Un peu d'histoire
Origine et histoire
Le Curry thaï coco citronnelle s'inscrit dans la longue histoire des currys de Thaïlande, qui mêlent influences indiennes, malaises, chinoises et, après le XVe siècle, ingrédients nouveaux venus d'Amérique. Le concept de pâte d'épices pilées est traditionnel en Thaïlande : piment, coriandre, cumin torréfié, galanga (kha), ail et échalote sont broyés au pilon pour former des kaeng. L'arrivée du piment au XVIe siècle via les Portugais a transformé ces pâtes, du simple bouillon aromatique on est passé à des currys rouges puissants comme le kaeng phet. L'utilisation du lait de coco est particulièrement liée aux régions tropicales du sud et du centre du pays, où la noix de coco est abondante ; la citronnelle, quant à elle, est une herbe répandue dans tout le Sud-Est asiatique et a été intégrée très tôt dans les profils aromatiques locaux.
Ce qui la caractérise
Ce curry se reconnaît à la combinaison de la richesse onctueuse du lait de coco et du parfum zesté de la citronnelle. Dans la version maison proposée (poulet, lait de coco, 2 tiges de citronnelle, poivron rouge, oignon, ail, pâte de curry rouge), la sauce est crémeuse et légèrement sucrée, la pâte de curry apporte une chaleur sèche et des notes de galanga/gingembre, et la citronnelle contribue une fraîcheur citronnée qui allège le gras du coco. La texture est soyeuse, avec des morceaux de poulet tendres et le croquant du poivron. On sert généralement ce type de curry avec du riz jasmin pour absorber la sauce ; il convient toute l'année, mais la fraîcheur de la citronnelle le rend particulièrement apprécié au printemps et en été, quand les herbes fraîches sont à leur meilleur.
Variantes et adaptations
Plusieurs variantes sont bien établies en Thaïlande : le kaeng phet (curry rouge) classique, le kaeng khiao wan (curry vert, plus herbacé grâce aux piments verts et coriandre), le panang (plus épais et souvent légèrement sucré/noisette) et le kaeng kari (curry jaune, influencé par les épices indiennes et britanniques). Dans le sud thaïlandais, les currys à base de coco sont omniprésents, on y trouve aussi des versions au poisson ou aux fruits de mer. À l'international, la simplification est courante : pâtes de curry industrielles, lait de coco en boîte, citronnelle hachée ou en poudre.
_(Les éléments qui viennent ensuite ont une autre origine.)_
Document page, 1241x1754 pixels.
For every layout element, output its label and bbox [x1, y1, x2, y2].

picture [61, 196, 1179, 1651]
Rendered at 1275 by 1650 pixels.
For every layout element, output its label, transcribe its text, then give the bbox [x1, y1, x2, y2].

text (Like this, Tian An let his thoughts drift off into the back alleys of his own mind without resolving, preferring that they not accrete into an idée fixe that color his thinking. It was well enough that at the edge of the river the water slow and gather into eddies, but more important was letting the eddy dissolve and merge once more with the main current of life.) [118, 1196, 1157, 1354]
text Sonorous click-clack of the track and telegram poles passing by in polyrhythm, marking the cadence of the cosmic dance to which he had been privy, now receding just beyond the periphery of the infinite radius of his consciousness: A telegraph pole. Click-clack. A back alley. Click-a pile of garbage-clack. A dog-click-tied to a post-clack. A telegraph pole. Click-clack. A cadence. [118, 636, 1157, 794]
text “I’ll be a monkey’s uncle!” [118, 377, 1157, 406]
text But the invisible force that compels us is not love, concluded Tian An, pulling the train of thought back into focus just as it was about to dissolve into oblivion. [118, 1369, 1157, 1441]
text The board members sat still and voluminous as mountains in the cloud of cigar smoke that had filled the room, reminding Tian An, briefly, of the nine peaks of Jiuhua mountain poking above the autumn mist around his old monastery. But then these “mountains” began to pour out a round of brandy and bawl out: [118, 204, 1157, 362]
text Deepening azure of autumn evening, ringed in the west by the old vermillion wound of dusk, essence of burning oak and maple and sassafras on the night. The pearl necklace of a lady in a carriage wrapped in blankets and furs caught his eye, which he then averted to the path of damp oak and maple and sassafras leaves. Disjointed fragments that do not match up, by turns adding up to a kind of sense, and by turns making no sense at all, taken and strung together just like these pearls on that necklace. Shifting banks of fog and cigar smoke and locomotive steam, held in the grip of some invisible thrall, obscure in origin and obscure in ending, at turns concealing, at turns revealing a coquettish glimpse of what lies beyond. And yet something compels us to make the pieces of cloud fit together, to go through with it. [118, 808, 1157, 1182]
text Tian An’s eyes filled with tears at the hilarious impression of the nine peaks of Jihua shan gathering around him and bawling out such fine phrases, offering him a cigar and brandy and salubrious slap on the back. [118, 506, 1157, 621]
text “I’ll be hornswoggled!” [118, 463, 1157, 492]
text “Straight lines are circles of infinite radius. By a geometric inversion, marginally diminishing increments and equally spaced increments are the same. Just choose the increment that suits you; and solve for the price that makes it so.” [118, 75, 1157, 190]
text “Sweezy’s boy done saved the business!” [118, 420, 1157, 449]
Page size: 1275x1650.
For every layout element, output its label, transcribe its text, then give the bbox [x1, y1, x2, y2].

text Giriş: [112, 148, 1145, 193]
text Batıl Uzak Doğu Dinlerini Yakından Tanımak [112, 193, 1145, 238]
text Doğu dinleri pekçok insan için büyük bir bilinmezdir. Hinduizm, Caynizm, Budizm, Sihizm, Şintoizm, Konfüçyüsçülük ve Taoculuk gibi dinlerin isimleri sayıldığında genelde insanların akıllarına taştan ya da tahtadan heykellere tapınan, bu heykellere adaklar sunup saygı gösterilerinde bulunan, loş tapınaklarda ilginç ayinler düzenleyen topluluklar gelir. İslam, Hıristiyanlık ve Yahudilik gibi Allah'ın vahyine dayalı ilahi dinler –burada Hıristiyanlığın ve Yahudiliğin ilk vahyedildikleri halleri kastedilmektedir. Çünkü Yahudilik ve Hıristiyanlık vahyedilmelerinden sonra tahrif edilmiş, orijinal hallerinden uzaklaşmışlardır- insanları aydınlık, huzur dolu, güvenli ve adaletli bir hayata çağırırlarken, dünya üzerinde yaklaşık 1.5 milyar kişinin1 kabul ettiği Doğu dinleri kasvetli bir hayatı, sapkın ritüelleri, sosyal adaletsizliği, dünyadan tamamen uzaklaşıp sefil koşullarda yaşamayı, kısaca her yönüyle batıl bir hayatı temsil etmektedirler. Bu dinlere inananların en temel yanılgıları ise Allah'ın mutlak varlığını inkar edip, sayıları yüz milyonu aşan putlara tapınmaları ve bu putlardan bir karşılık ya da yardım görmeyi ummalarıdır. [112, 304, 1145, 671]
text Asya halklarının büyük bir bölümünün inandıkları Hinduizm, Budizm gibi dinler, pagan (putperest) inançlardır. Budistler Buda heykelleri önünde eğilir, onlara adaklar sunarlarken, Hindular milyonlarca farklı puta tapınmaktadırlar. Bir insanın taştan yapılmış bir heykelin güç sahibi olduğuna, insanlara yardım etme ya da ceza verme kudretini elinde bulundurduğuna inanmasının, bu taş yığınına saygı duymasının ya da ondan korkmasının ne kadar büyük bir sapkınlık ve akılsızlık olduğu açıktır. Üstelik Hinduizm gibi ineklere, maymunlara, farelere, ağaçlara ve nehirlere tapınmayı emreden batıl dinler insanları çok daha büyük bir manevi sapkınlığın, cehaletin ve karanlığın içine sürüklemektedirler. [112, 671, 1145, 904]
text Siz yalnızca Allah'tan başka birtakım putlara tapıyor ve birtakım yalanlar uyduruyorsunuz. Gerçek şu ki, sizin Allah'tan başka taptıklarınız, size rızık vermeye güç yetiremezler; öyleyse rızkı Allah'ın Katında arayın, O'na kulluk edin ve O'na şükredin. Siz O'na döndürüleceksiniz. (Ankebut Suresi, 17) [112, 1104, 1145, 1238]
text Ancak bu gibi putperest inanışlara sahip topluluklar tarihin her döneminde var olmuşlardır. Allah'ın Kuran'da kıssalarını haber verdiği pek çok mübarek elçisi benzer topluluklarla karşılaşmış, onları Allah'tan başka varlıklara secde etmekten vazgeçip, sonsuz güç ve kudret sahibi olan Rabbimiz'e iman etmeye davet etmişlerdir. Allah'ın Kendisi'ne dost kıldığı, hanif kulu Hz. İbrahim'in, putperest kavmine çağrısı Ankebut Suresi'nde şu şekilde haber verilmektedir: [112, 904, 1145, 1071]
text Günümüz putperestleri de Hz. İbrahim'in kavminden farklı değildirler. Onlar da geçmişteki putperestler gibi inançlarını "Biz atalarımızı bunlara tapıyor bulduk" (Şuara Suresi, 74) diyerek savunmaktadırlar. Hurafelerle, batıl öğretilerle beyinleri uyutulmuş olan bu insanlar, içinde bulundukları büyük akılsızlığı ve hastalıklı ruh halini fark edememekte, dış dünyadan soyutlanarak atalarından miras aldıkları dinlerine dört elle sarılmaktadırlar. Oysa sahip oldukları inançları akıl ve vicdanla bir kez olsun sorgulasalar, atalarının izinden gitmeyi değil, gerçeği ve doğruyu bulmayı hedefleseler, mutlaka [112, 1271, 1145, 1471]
Les adaptations végétariennes remplacent le poulet par du tofu, des champignons ou des légumes racines ; les versions de rue privilégient rapidité et quantité d'épices, tandis que la cuisine de maison accentue l'équilibre entre salé (souvent nam pla), acide (jus de citron vert) et sucré (palm sugar).
Importance culturelle
Ce type de curry incarne plusieurs traits du patrimoine culinaire thaïlandais : l'exigence d'équilibre des saveurs, l'usage de pâtes d'épices fraîches et la place centrale du lait de coco dans les provinces méridionales et centrales. Si aucun plat unique ne résume toute la Thaïlande, les currys à la noix de coco et à la citronnelle sont des marqueurs régionaux forts et figurent aussi bien dans les repas quotidiens que dans des occasions familiales. Pour le cuisinier amateur, préparer soi-même la pâte et doser la citronnelle offre une belle introduction à l'art thaï : technique simple, attention au détail et respect des contrastes aromatiques.